Monitoring the level of expression or activity of the polypeptide of claim 1 or 2 or the level of expression of the nucleic acid molecule of claim 3 or 4 in a tissue isolated from the patient over a period of time. A method of monitoring treatment ex vivo ,
The method wherein the level of expression or activity over the period changes towards a control level is an indicator of the remission of the disease.

Contacting the polypeptide of claim 1 or 2 or the nucleic acid molecule of claim 3 or 4 with one or more compounds suspected of having binding affinity for said polypeptide or nucleic acid molecule; And selecting a compound that specifically binds to said nucleic acid molecule or polypeptide; and a method of identifying a compound that is effective in the treatment and / or diagnosis of a disease.

A first container containing a nucleic acid probe that hybridizes with the nucleic acid molecule of claim 3 or 4 under stringent conditions; a second container containing a primer useful for amplification of the nucleic acid molecule; and easy diagnosis of a disease A kit useful for the diagnosis of a disease, comprising instructions for using the probe and primer to make it.

21. The kit of claim 20 , further comprising a third container holding an agent for digesting non-hybridized RNA.

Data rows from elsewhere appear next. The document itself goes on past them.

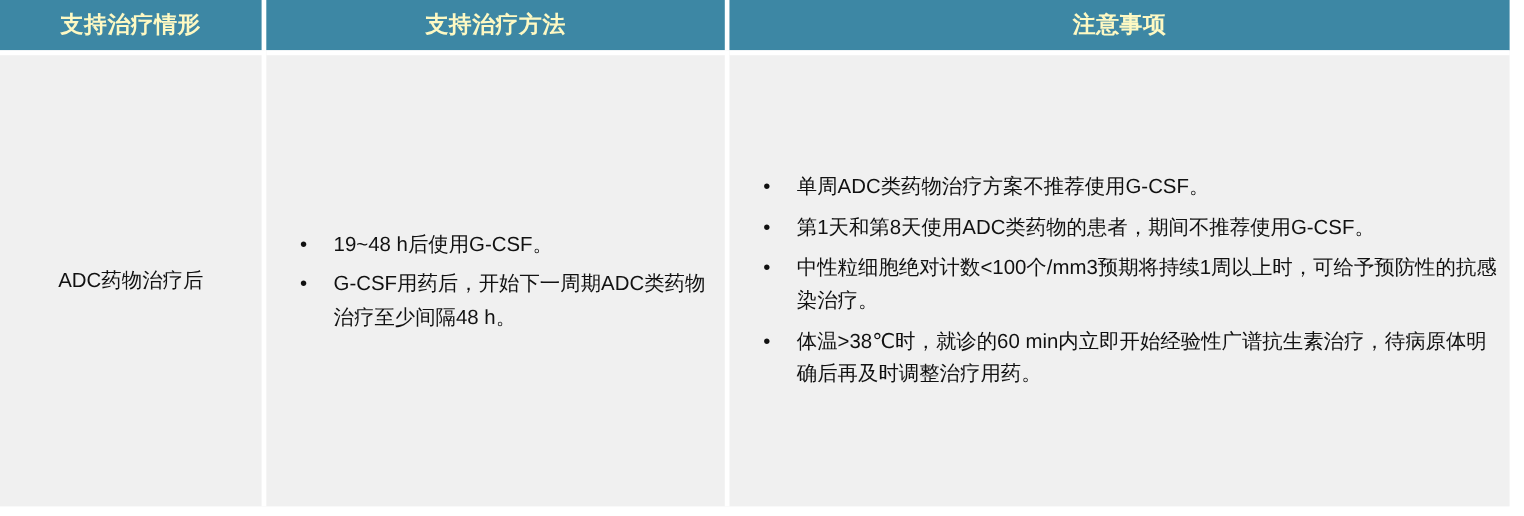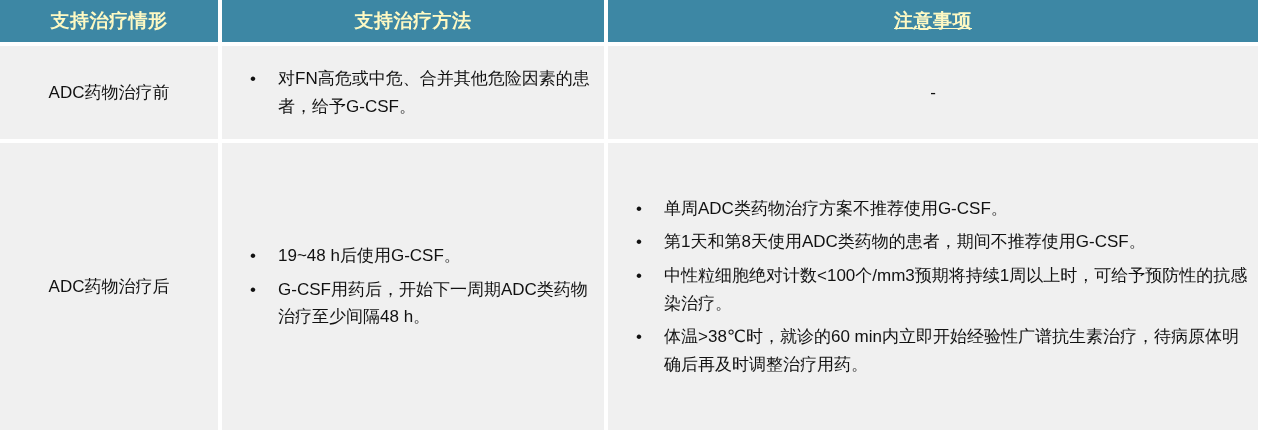--- a/index.html
+++ b/index.html
@@ -44,7 +44,7 @@
     border-right: 4px solid #ffffff;
     letter-spacing: 0.5px;
   }
-  thead th:last-child { border-right: none; text-decoration: underline; }
+  thead th:last-child { border-right: none; }
 
   tbody td {
     background: #f0f0f0;

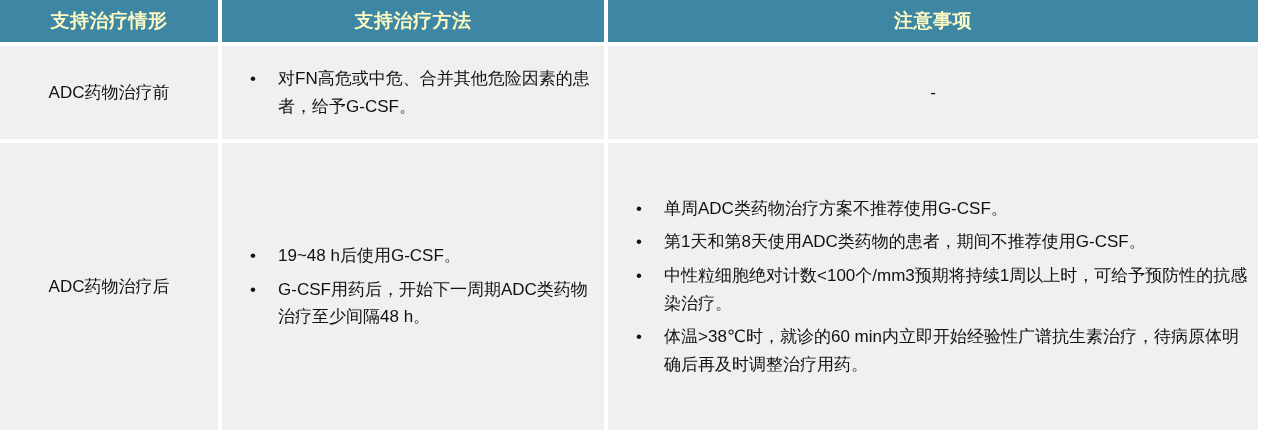--- a/index.html
+++ b/index.html
@@ -121,20 +121,6 @@
     </thead>
     <tbody>
 
-      <tr class="row1">
-        <td class="cell-label">ADC药物治疗前</td>
-        <td>
-          <div class="pad-box">
-            <ul class="blist col2-list">
-              <li>
-                <span class="bullet-dot">•</span>
-                <span>对FN高危或中危、合并其他危险因素的患者，给予G-CSF。</span>
-              </li>
-            </ul>
-          </div>
-        </td>
-        <td class="cell-dash">-</td>
-      </tr>
 
       <tr class="row2">
         <td class="cell-label">ADC药物治疗后</td>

A kit comprising an array of nucleic acid molecules, wherein at least one of the nucleic acid molecules is a nucleic acid molecule according to claim 3 or 4 .

A kit comprising one or more antibodies that bind to the polypeptide of claim 1 or 2 , and a reagent useful for detecting a binding reaction between the antibody and the polypeptide.

A non-human transgenic animal or a non-human knockout animal that has been transformed and expresses or does not express the polypeptide of any one of claims 1 or 2 at a higher or lower level.

25. A method of screening for compounds effective in treating a disease by contacting the non-human transgenic animal of claim 24 with a candidate compound and determining the effect of the compound on the animal's disease.